# TUS INSTRUCCIONES
Reproduce el fragmento del hilo sobre «pleitos tengas» desde "Pero no puedo" hasta "su puntuación exacta)", ambos incluidos, cambiando "abogados" por "procuradores".

# EXTRACTO DEL DOCUMENTO
= = = = = = =

# pleitos tengas



## Paquita

Hola amigos:

Me encuentro con esta expresión "pleitos tengas" de la que sé que es parte de una maldición gitana "pleitos tengas y los ganes" cuyo significado es más o menos: aunque ganes tu pleito, padecerás por sus consecuencias, no saldrás ileso de un pleito.

Pero no puedo encajarlo en esta frase sacada del Asedio de Pérez Reverte. Alfaguara p; 62

El asunto [relaciones familiares "agitadas"]  se planteó sobre el testamento de TP y anda en manos de notarios y abogados, *pleitos tengas,* aunque la guerra lo deje todo en suspenso"

Si a alguien se le ocurre algo, explicación o/y traducción 

Me despista también la coma después de abogados (he copiado la frase rigurosamente con su puntuación exacta)

Muchas gracias de antemano


----------



## utrerana

Me voy a aventurar Paquit&.

= = = = = = =

Entradas guardadas:
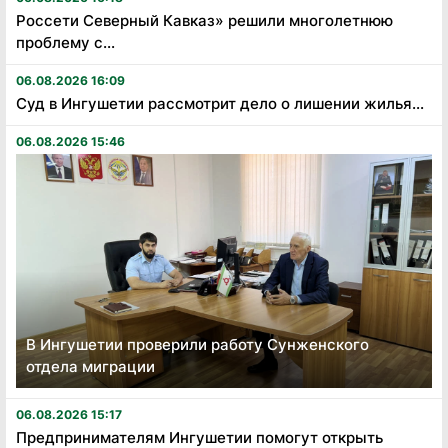
Россети Северный Кавказ» решили многолетнюю
проблему с...
06.08.2026 16:09
Суд в Ингушетии рассмотрит дело о лишении жилья...
06.08.2026 15:46
В Ингушетии проверили работу Сунженского
отдела миграции
06.08.2026 15:17
Предпринимателям Ингушетии помогут открыть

= = = = = = =

# RESPUESTA A TAREA
Pero no puedo encajarlo en esta frase sacada del Asedio de Pérez Reverte. Alfaguara p; 62

El asunto [relaciones familiares "agitadas"]  se planteó sobre el testamento de TP y anda en manos de notarios y procuradores, *pleitos tengas,* aunque la guerra lo deje todo en suspenso"

Si a alguien se le ocurre algo, explicación o/y traducción 

Me despista también la coma después de procuradores (he copiado la frase rigurosamente con su puntuación exacta)